As perdas que a solidariedade não devolve.

 

Porque recomeçar é preciso!

Mês de Janeiro em Belo Horizonte, desde que me conheço por gente, é tempo de instabilidade pluvial. As chuvas de verão começam perto do Natal, se estendem pelos primeiros dias do Ano Novo, e o que era para ser apenas a limpeza simbólica dos resíduos do que deixamos para traz no ano velho, torna-se motivo de angústia e preocupação, principalmente para quem vive em áreas de risco.

Assim, o que era para ser começo se transforma em final, quando geografia, políticas públicas e educação do povo criam um cenário propício para alagamento de rios, desabamento de encostas e entupimento de bueiros.  Como resultado, Janeiro se apresenta como um mês em que o sentimento cristão aflorado em Dezembro dá espaço para a mobilização social em atos de solidariedade para com aqueles que perdem suas casas, seus móveis, seus entes queridos e às vezes até suas referências. O que mais ouvimos dizer é que os bens materiais são o que menos importam, pois esses, se temos saúde, adquirimos de novo. As vidas perdidas é o que mais dói, pois não há como ser recuperadas.

E as perdas sentimentais?

Impossível discordar deste raciocínio, mas eu gostaria de chamar a atenção para outro nível de perda que também não há solidariedade que devolva. Falo dos bens intangíveis, daqueles que tem valor sentimental, daqueles que contam a história de uma família e que determinam sua identidade.

Quando ocorrem tragédias desta natureza a comoção geral toma conta dos noticiários, se transforma em cobranças aos órgãos públicos e afetam emocionalmente grupos humanitários provocando uma corrida por salvamentos, alojamentos para aqueles que perderam suas casas, prevenção a doenças e reabastecimento de alimentos. No entanto, chega uma hora que as chuvas passam, outras notícias ganham a atenção da população e a vida volta ao normal.

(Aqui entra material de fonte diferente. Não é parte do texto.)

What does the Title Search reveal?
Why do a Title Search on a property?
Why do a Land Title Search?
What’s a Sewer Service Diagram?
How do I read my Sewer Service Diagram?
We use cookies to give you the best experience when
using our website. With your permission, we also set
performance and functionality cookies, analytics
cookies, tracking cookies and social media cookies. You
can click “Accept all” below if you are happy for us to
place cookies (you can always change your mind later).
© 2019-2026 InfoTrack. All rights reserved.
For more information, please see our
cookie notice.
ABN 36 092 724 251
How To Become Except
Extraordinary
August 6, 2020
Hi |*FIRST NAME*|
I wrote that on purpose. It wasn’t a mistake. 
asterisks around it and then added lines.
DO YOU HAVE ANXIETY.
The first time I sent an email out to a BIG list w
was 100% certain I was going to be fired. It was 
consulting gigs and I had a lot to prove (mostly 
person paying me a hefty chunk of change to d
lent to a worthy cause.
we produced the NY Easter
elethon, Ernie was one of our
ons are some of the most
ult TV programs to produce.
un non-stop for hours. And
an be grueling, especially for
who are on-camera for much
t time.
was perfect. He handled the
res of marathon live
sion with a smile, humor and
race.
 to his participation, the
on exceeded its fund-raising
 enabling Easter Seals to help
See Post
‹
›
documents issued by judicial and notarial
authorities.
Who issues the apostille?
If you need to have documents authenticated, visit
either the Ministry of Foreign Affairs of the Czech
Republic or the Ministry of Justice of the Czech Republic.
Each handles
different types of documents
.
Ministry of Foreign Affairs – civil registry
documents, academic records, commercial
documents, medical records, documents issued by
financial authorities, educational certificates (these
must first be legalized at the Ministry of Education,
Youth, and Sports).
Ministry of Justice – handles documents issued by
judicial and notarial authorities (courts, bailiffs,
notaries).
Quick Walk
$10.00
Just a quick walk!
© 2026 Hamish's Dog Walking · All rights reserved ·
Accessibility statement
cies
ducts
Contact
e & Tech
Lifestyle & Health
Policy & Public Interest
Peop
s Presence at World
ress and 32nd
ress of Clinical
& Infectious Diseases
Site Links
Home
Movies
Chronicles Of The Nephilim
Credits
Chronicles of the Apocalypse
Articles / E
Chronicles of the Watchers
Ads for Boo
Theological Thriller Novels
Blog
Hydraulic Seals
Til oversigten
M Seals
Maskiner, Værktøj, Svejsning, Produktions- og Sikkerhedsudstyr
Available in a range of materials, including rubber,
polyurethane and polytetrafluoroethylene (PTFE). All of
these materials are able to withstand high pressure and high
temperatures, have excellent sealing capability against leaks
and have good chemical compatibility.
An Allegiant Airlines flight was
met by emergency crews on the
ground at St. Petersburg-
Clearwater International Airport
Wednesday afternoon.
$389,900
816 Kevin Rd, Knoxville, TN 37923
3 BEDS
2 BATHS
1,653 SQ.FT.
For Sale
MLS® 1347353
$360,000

Mas... o que é esse normal para quem foi atingido por enchentes, deslizamentos, rompimentos de barragens e outros acidentes envolvendo a natureza?

Há um lugar onde a solidariedade não entra

É preciso entender que outra TV, geladeira, outras camas e tudo o mais que compõe uma casa podem ser doados às vítimas. Porém, os cheiros que caracterizavam a rotina daquelas pessoas ficará perdido por muito tempo, sendo substituído por outro que vai ficar impregnado nas paredes rachadas e manchadas pela lama. Algumas casas serão interditadas e isso fará com que colegas de infância se percam para sempre com o distanciamento de suas residências, restando apenas a lembrança e a saudade das brincadeiras de bola nas tardes de domingo no campo que foi inundado. Roupas limpas chegarão, mas o vestido que a própria mãe confeccionou para a formatura da filha, ocorrida no último Dezembro, esse nunca mais será usado e por sorte ainda poderá ser contemplado nas fotos digitais que não deu tempo de imprimir no intervalo entre as festas de fim de ano e a mudança completa da vida no início de Janeiro. Já o álbum de casamento, o álbum das crianças com fotos que contam uma história de amor, esses a água destruiu.

Janeiro Branco. Ou será Janeiro marrom?

Janeiro também é dedicado à conscientização da importância da saúde mental. E como fica a mente de quem perdeu tudo, inclusive suas referências afetivas mais queridas? Experiências como estas colocam à prova a estrutura emocional de qualquer um e nos deixa o alerta sobre um outro tipo de doação que precisamos incluir na lista de itens a serem arrecadados – a escuta.

A dor fortalece a capacidade de superação e se torna ingrediente para a reconstrução da vida, no entanto, os impactos iniciais podem ser paralisantes e exigir ferramentas psicológicas das quais nem todos são dotados. Por isso a lágrima e a palavra são muito bem vindos para ajudar a sustentar o equilíbrio mental e não permitir que também a esperança seja levada pelas águas.

Que possamos doar nosso ombro amigo, nossos ouvidos e nossa sensibilidade a todos aqueles que a cada Janeiro vivem a ameaça de ter que, literalmente, recomeçar. E que eles possam ter sabedoria, força e fé para acreditar que tudo aquilo que foi levado embora era para abrir espaço para o que de melhor está por vir.